Task requirements - Match the string "game" against each line below, and copy every line that matches.
::::::
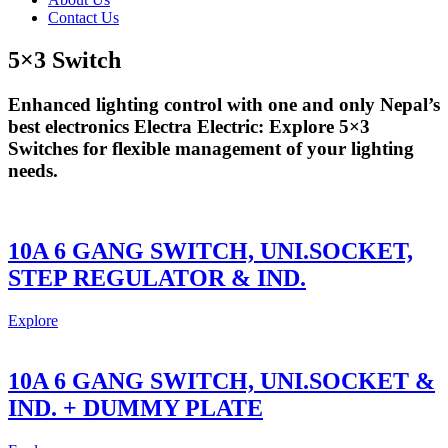
Contact Us
5×3 Switch
Enhanced lighting control with one and only Nepal’s
best electronics Electra Electric: Explore 5×3
Switches for flexible management of your lighting
needs.
10A 6 GANG SWITCH, UNI.SOCKET,
STEP REGULATOR & IND.
Explore
10A 6 GANG SWITCH, UNI.SOCKET &
IND. + DUMMY PLATE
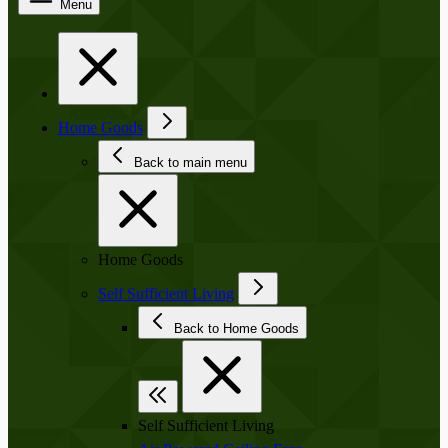
Menu
Home Goods
Back to main menu
Home Goods
Self Sufficient Living
Back to Home Goods
Self Sufficient Living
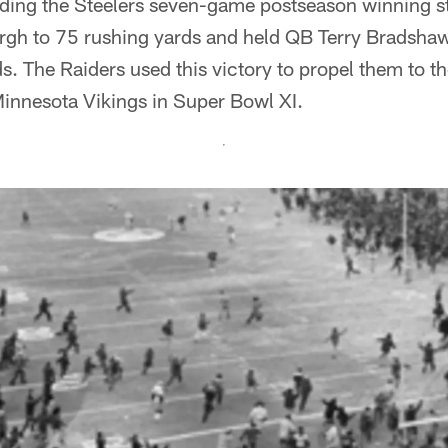
nding the Steelers seven-game postseason winning s
urgh to 75 rushing yards and held QB Terry Bradsha
s. The Raiders used this victory to propel them to th
Minnesota Vikings in Super Bowl XI.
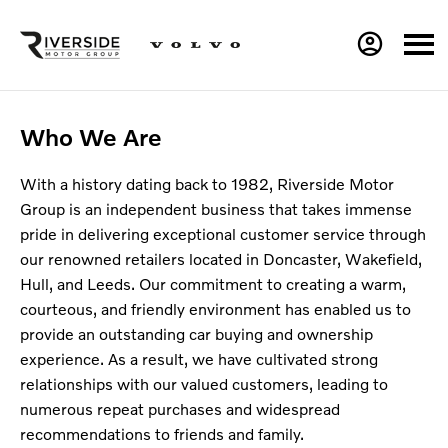
Who We Are
With a history dating back to 1982, Riverside Motor
Group is an independent business that takes immense
pride in delivering exceptional customer service through
our renowned retailers located in Doncaster, Wakefield,
Hull, and Leeds. Our commitment to creating a warm,
courteous, and friendly environment has enabled us to
provide an outstanding car buying and ownership
experience. As a result, we have cultivated strong
relationships with our valued customers, leading to
numerous repeat purchases and widespread
recommendations to friends and family.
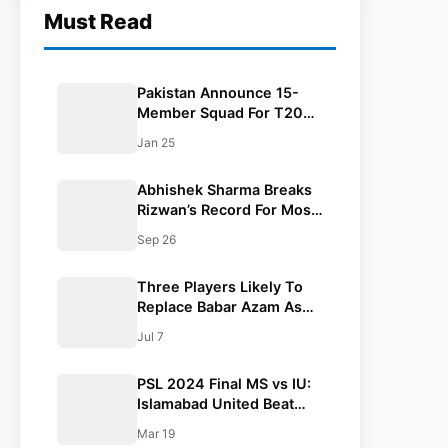
Must Read
Pakistan Announce 15-
Member Squad For T20
World Cup 2026, Rizwan
Jan 25
and Haris Rauf Left Out
Abhishek Sharma Breaks
Rizwan’s Record For Most
Runs In A T20 Asia Cup
Sep 26
Edition
Three Players Likely To
Replace Babar Azam As
Pakistan’s Next White-Ball
Jul 7
Captain
PSL 2024 Final MS vs IU:
Islamabad United Beat
Multan Sultans By 2
Mar 19
Wickets In a Thrilling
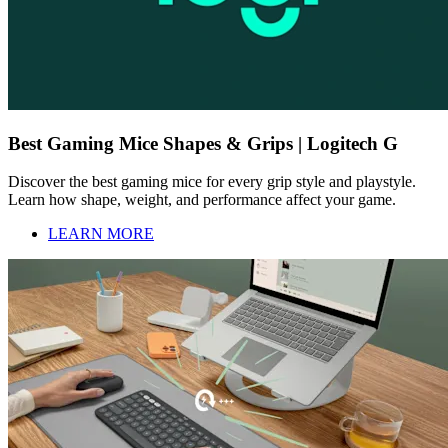
Best Gaming Mice Shapes & Grips | Logitech G
Discover the best gaming mice for every grip style and playstyle.
Learn how shape, weight, and performance affect your game.
LEARN MORE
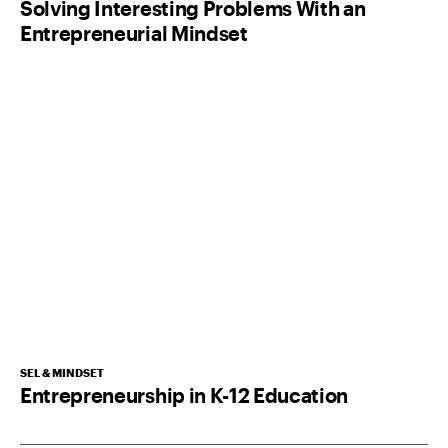
Solving Interesting Problems With an
Entrepreneurial Mindset
SEL & MINDSET
Entrepreneurship in K-12 Education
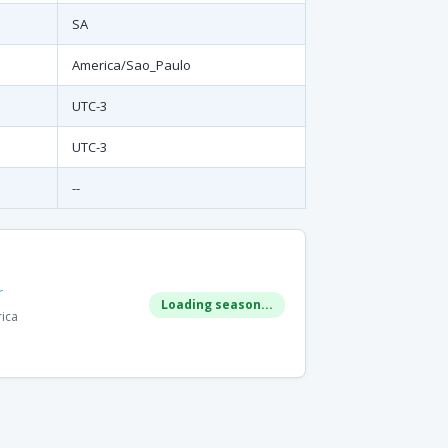
SA
America/Sao_Paulo
UTC-3
UTC-3
--
r
Loading season...
rica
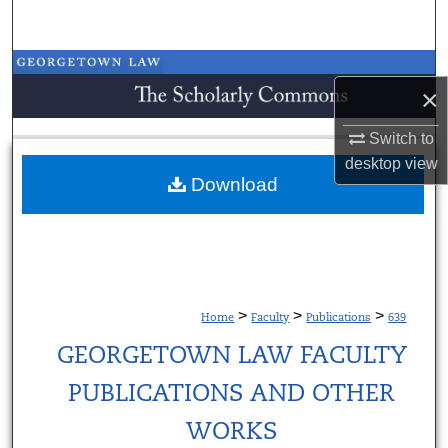
Search
Browse Collections
×
My Account
Switch to
desktop
view
About
Download
Digital Commons Network™
>
>
>
Home
Faculty
Publications
639
GEORGETOWN LAW FACULTY
PUBLICATIONS AND OTHER
WORKS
::::::
Task result -
nding the Steelers seven-game postseason winning s
Learn how shape, weight, and performance affect your game.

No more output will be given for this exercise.